Brookhaven completes Riviera Drive flood mitigation project in Mastic Beach
Brookhaven finished a $1.9 million Riviera Drive flood project in Mastic Beach, lifting the road by up to 12 inches and adding drains, backflow preventers and wetland retention.

Brookhaven finished a $1.9 million stormwater and flood mitigation project on Riviera Drive in Mastic Beach on June 26, raising the road by an average of 9 inches and by as much as 12 inches in some spots beside the Mastic Beach Marina. The work also added five new drainage structures, retrofitted marina outfalls with back-flow preventers and restored the roadway plus stretches of Elm Road, Lakeview Drive, Orchid Drive, Dogwood Road and Woodland Drive.
Town Highway Superintendent Daniel P. Losquadro announced the completion, and Brookhaven said the project included the acquisition of three wetland parcels to create a natural retention area. The town placed the work inside its Highway, Traffic Safety and Ecology portfolio, framing Riviera Drive as a road repair and a drainage fix at the edge of a neighborhood that has spent years dealing with tidal water and storm damage.
The Riviera Drive job sits inside a much larger coastal resilience effort in southern Mastic Beach. In 2018, Brookhaven won a National Coastal Resilience Grant from the National Fish and Wildlife Foundation to develop 30% design plans for restoring coastal saltmarsh and scrub-shrub habitat there. The town says the broader effort covers 147 acres and has been assembled over time through land acquisition and ecological restoration.
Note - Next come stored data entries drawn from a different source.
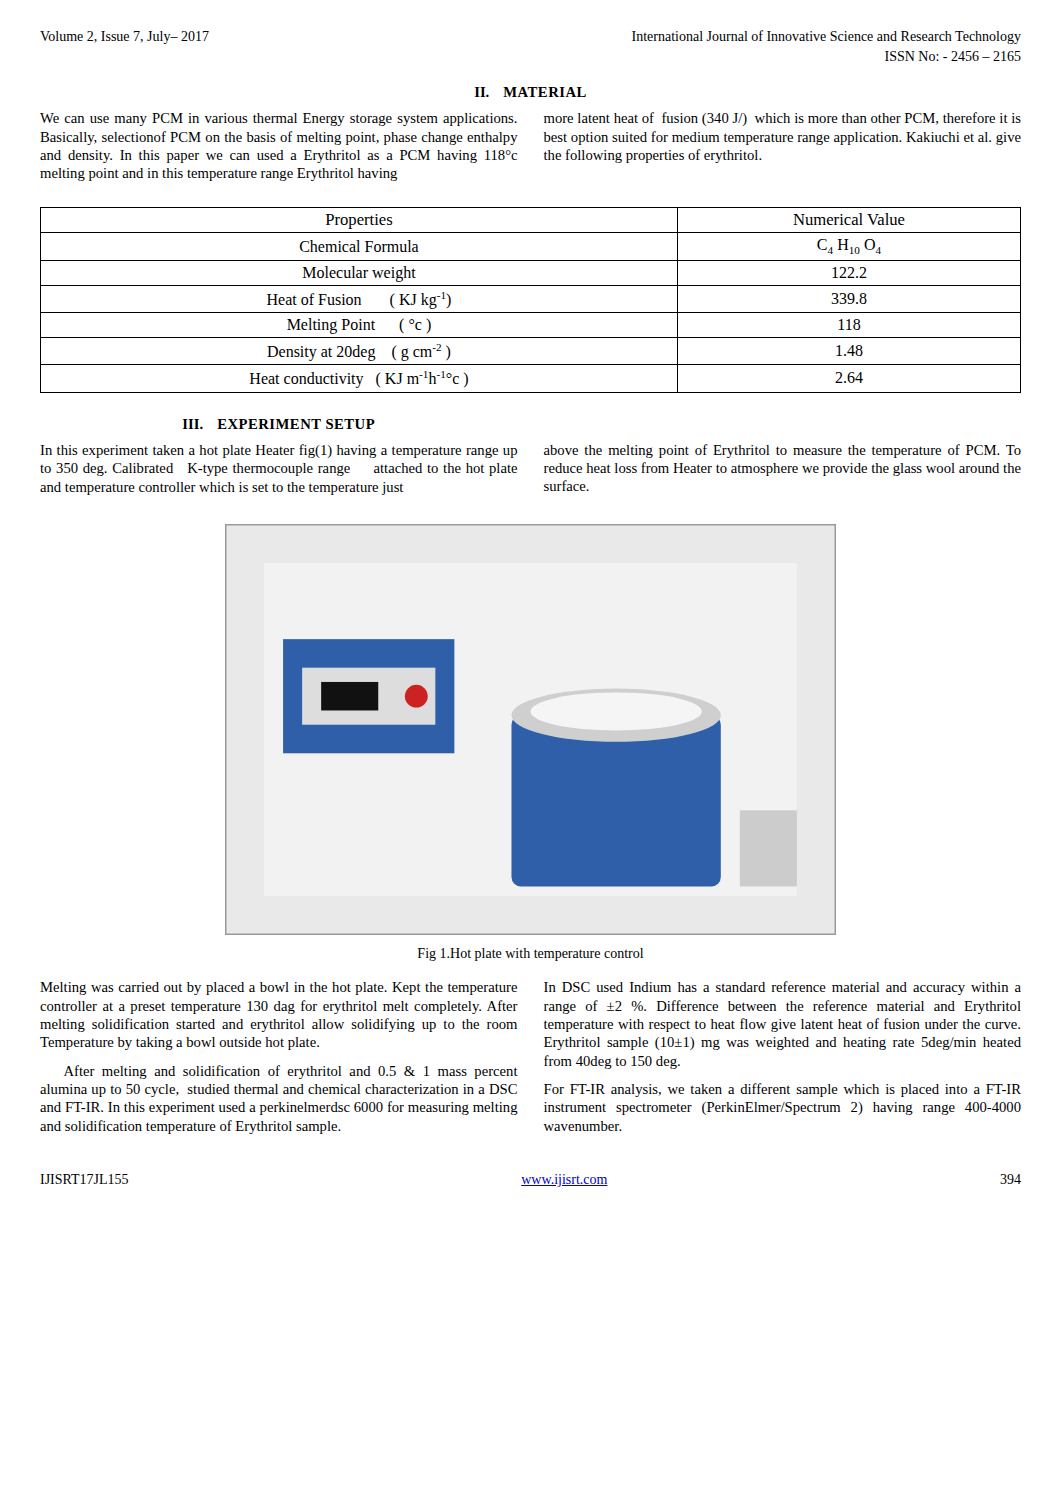Volume 2, Issue 7, July– 2017
International Journal of Innovative Science and Research Technology
ISSN No: - 2456 – 2165
II. MATERIAL
We can use many PCM in various thermal Energy storage system applications. Basically, selectionof PCM on the basis of melting point, phase change enthalpy and density. In this paper we can used a Erythritol as a PCM having 118°c melting point and in this temperature range Erythritol having
more latent heat of fusion (340 J/) which is more than other PCM, therefore it is best option suited for medium temperature range application. Kakiuchi et al. give the following properties of erythritol.
| Properties | Numerical Value |
| --- | --- |
| Chemical Formula | C 4 H 10 O 4 |
| Molecular weight | 122.2 |
| Heat of Fusion ( KJ kg -1 ) | 339.8 |
| Melting Point ( °c ) | 118 |
| Density at 20deg ( g cm -2 ) | 1.48 |
| Heat conductivity ( KJ m -1 h -1 °c ) | 2.64 |
III. EXPERIMENT SETUP
In this experiment taken a hot plate Heater fig(1) having a temperature range up to 350 deg. Calibrated K-type thermocouple range attached to the hot plate and temperature controller which is set to the temperature just
above the melting point of Erythritol to measure the temperature of PCM. To reduce heat loss from Heater to atmosphere we provide the glass wool around the surface.
Fig 1.Hot plate with temperature control
Melting was carried out by placed a bowl in the hot plate. Kept the temperature controller at a preset temperature 130 dag for erythritol melt completely. After melting solidification started and erythritol allow solidifying up to the room Temperature by taking a bowl outside hot plate.
After melting and solidification of erythritol and 0.5 & 1 mass percent alumina up to 50 cycle, studied thermal and chemical characterization in a DSC and FT-IR. In this experiment used a perkinelmerdsc 6000 for measuring melting and solidification temperature of Erythritol sample.
In DSC used Indium has a standard reference material and accuracy within a range of ±2 %. Difference between the reference material and Erythritol temperature with respect to heat flow give latent heat of fusion under the curve. Erythritol sample (10±1) mg was weighted and heating rate 5deg/min heated from 40deg to 150 deg.
For FT-IR analysis, we taken a different sample which is placed into a FT-IR instrument spectrometer (PerkinElmer/Spectrum 2) having range 400-4000 wavenumber.
IJISRT17JL155
www.ijisrt.com
394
That wider plan has also intersected with the state’s Blue Buffers Voluntary Buyout Program, which mailed 144 notices this year to vulnerable Mastic Beach property owners. Town and state officials have described the buyout effort as voluntary and aimed at reducing repeated flood exposure in one of Suffolk County’s most flood-prone hamlets.
Assemblyman Joe DeStefano, who has pushed community meetings on the flooding problem, has said residents have dealt with storm damage for too long and called the Riviera Drive work a smart investment in homes and public safety. Brookhaven Councilwoman Karen Dunne Kesnig, Losquadro and DeStefano were shown on Riviera Drive as the town marked the finish, underscoring how the project was presented as one piece of a long-running response to flooding on Long Island’s South Shore.